When Cody Brons moved up to Alaska from Oregon about four years ago, he wasn't exactly planning on making a life for himself by selling bullets out of a trailer on the side of the road.
He arrived in Anchorage and landed a job in hotel management. To make some extra money, he scooped up $2,000 worth of ammunition containers — steel boxes the military uses to hold ammo — that Joint Base Elmendorf-Richardson was auctioning off on a government liquidation website, figuring he could resell them at a higher price.
Brons set up shop in parking lots around town — such as at the Safeway in the Jewel Lake area — and then decided to rent a small trailer and drive up to Fairbanks to see if many takers were there. Though the ammo cans themselves didn't sell very well, he stumbled into another opportunity.
"Everybody was asking if I had ammo," he said. "I thought there was a good market for this."
He was right. Brons shifted to selling ammunition, towing a trailer behind a pickup that read "Interior Alaska Ammo Delivery" on the side.

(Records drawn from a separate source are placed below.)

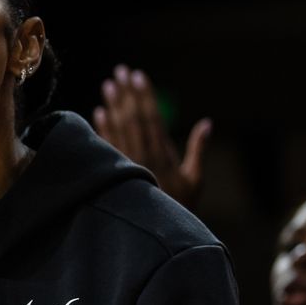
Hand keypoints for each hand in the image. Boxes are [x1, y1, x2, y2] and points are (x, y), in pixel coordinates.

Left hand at [92, 64, 210, 208]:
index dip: (145, 96)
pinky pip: (108, 147)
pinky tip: (98, 112)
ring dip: (113, 106)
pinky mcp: (116, 173)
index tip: (139, 76)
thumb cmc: (181, 205)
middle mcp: (145, 156)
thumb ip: (198, 149)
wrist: (158, 232)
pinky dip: (102, 129)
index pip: (153, 118)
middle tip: (121, 71)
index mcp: (164, 154)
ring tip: (109, 85)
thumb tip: (207, 123)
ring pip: (120, 129)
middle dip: (128, 94)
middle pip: (134, 119)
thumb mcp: (195, 179)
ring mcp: (128, 164)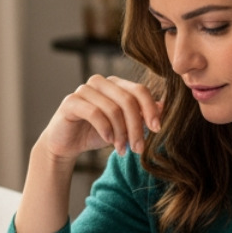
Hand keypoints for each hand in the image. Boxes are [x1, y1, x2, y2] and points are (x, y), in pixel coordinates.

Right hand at [36, 74, 162, 164]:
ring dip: (121, 133)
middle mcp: (100, 82)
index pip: (139, 90)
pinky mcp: (71, 102)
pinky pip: (95, 113)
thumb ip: (141, 115)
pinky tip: (109, 141)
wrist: (66, 144)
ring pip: (113, 108)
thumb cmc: (97, 133)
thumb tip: (164, 106)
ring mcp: (84, 90)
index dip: (151, 109)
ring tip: (122, 149)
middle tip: (138, 148)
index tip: (157, 130)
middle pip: (128, 100)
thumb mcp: (124, 126)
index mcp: (115, 84)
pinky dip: (105, 129)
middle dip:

He stopped regularly in Fairbanks, Delta Junction, Healy, Valdez, Anchorage and the Kenai Peninsula, often keeping hours from 8 a.m. to 10 p.m.
The business started months after the shooting at Sandy Hook Elementary School in Newtown, Connecticut, left 20 children and six adults dead, at a time when people were "panic-buying" ammo, Brons said.
"It was crazy," he said. "I would get flagged and stopped everywhere I went, get stopped going down the highway."
Jason Chudy, a spokesman for the Bureau of Alcohol, Tobacco, Firearms and Explosives, said the agency generally doesn't regulate small arms ammunition.
The ammo business was popular enough that Brons decided to open a brick-and-mortar store in Anchorage in January 2015. Later that same year, he opened an even larger Fairbanks location, and his third and biggest Alaska Ammo store opened its doors in Soldotna last weekend. A lot of the company's business is composed of orders to the Alaska Bush, Brons said, and he's partnered with Everts Air Cargo to deliver to remote locations around the state.
At the shop in Anchorage's Mountain View neighborhood, hundreds of cases of bullets line the walls, with name brands like American Eagle, Buffalo Bore, Remington and Fiocchi. Handguns sit in a glass case at the front counter, a row of rifles and shotguns hanging on the wall behind them.
One shopper on a recent weekday morning came in looking for a gun to carry across his chest while hiking and biking, to accompany his bear spray. It was an effort to be even more prepared in the wake of recent news about two bear deaths just a day apart in Alaska, as well as a cluster of other run-ins.
"All of our bear ammo has sold out," said Carl Baldwin, an employee at the Anchorage location. "When the stories start popping up, people start coming in."
But bears are hardly the only reason business is going well. Brons hears from people who are looking for firearms and ammo because of concerns about crime. Alaska's recession is another factor.
"One thing in a recession is, people tend to get scared, and when they tend to get scared, they tend to buy guns and ammunition," Brons said. One reason is that the items "tend to hold their value."
Before last year's presidential election, sales soared, Brons said, over fears that Hillary Clinton taking office would make it harder to get hold of firearms.
The day after President Donald Trump won, the stores gave away free cans of Tannerite — a type of explosive target — in celebration, and called them "freedom jars." That's also when Brons started selling "Make America Great Again" packages of discounted firearms and ammo.
He tries to steer clear of talking politics with customers, but it inevitably comes up.
"We were very happy Trump got elected," he said. "I'm very grateful for the political climate we have now."
On top of business that has propelled Alaska Ammo into a third location, Brons said he's also noticed more people interested in getting their concealed carry permits.
In Alaska, people don't need a special permit to carry a concealed firearm, but getting the permit here carries over to many other states. Laura Berkowitz is an instructor of a concealed handgun permit class in Fairbanks and said there's a large demand for the course.
"People are just concerned. They're concerned about crime, they're concerned about basically their personal safety," she said. "I wouldn't say there's anything out of the ordinary going on here, but every so often there's a home invasion or a crime in a parking lot of a big box store."
While it's only since 2015 that Brons has grown his business to brick-and-mortar shops, he's been keenly interested in guns and gun culture for a long time. As a teenager in Oregon, he made a small fortune — roughly $130,000, he said — buying and then reselling AR-15 magazines on the internet. His grandma drove him to the post office to ship his goods to customers, he said, because he wasn't yet old enough to have a driver's license.
His shops expanded into firearms about a year ago, which brought in a new market in addition to customers who were just looking for ammo.
"We tried to model the original store off a Costco buy-in-bulk kind of thing," he said, "and that has worked really well."